Open episanty opened 1 year ago

episanty commented 1 year ago

I found this recently: for the paper

https://opg.optica.org/optica/fulltext.cfm?uri=optica-8-10-1243&id=459914&ibsearch=false

the plugin produces the following output:

@article{Ayuso2021,
  author = {Ayuso, David and Ayuso, David 
            and Ordonez, Andres F. and Ordonez, Andres F. 
            and Ivanov, Misha and Ivanov, Misha and Ivanov, Misha 
            and Smirnova, Olga and Smirnova, Olga and Smirnova, Olga},
  title = {Ultrafast optical rotation in chiral molecules with ultrashort and tightly focused beams},
  journal = {Optica},
  volume = {8},
  number = {10},
  pages = {1243--1246},
  year = {2021},
  doi = {10.1364/OPTICA.423618}
}

The first two authors are reported twice, and the PIs are reported three times each. I really like all of those people, but I think a single copy of each is all that's needed =).

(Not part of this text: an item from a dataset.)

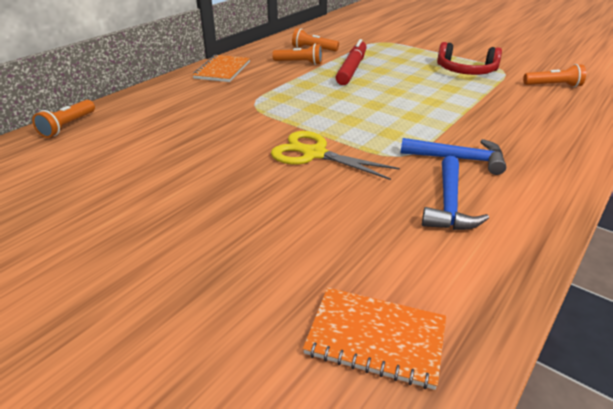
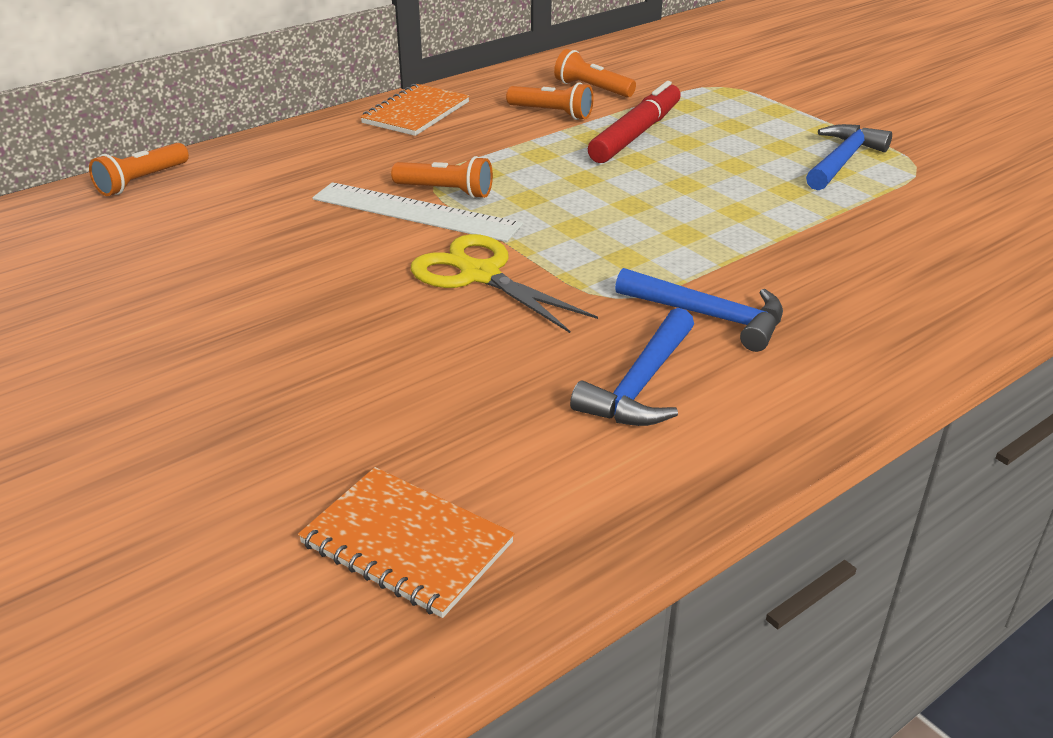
camera: 15 degrees right, 0 degrees up
(254, 123) = (415, 212): none -> white ruler
(466, 71) = (842, 161): red headphones -> blue hammer
(553, 86) = (990, 209): orange flashlight -> orange flashlight (446, 191)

episanty commented 1 year ago

Ah. Looking at the source, it's quite clear what's happening:

<meta name="citation_author" content="David Ayuso">
<meta name="citation_author_institution" content="Department of Physics, Imperial College London, London, UK">
<meta name="citation_author" content="David Ayuso">
<meta name="citation_author_institution" content="Max-Born-Institut, Berlin, Germany">
<meta name="citation_author" content="Andres F. Ordonez">
<meta name="citation_author_institution" content="Max-Born-Institut, Berlin, Germany">
<meta name="citation_author" content="Andres F. Ordonez">
<meta name="citation_author_institution" content="ICFO-Institut de Ciencies Fotoniques, The Barcelona Institute of Science and Technology, Castelldefels, Spain">
<meta name="citation_author" content="Misha Ivanov">
<meta name="citation_author_institution" content="Department of Physics, Imperial College London, London, UK">
<meta name="citation_author" content="Misha Ivanov">
<meta name="citation_author_institution" content="Max-Born-Institut, Berlin, Germany">
<meta name="citation_author" content="Misha Ivanov">
<meta name="citation_author_institution" content="Institute für Physik, Humboldt-Universität zu Berlin, Berlin, Germany">
<meta name="citation_author" content="Olga Smirnova">
<meta name="citation_author_institution" content="Max-Born-Institut, Berlin, Germany">
<meta name="citation_author" content="Olga Smirnova">
<meta name="citation_author_institution" content="Technische Universität Berlin, Berlin, Germany">
<meta name="citation_author" content="Olga Smirnova">
<meta name="citation_author_institution" content="e-mail: olga.smirnova@mbi-berlin.de (olga.smirnova@mbi-berlin.de)">

i.e., the Optica metadata is reporting each author multiple times -- one per reported institution. I'm not sure whether this is the actual place where the plugin is taking the information, but it feels reasonable. I also don't know how common this type of reporting would be.

I would naively suggest merging the author list, but this doesn't feel right -- I'm sure there are papers out there where authors share the same initial and surname (or even share the same full name), and the plugin should return the repetition for those.

episanty commented 1 year ago

On that last point, I've asked on Stack Exchange; let's see if anybody produces something useful there which can be helpful when debugging any relevant code.

danielhatton commented 1 year ago

Came here from SE... Can you use the dc.creator fields instead of the citation_author fields? They're in a weird order, but the weirdness of the order might be in some way consistent across the site...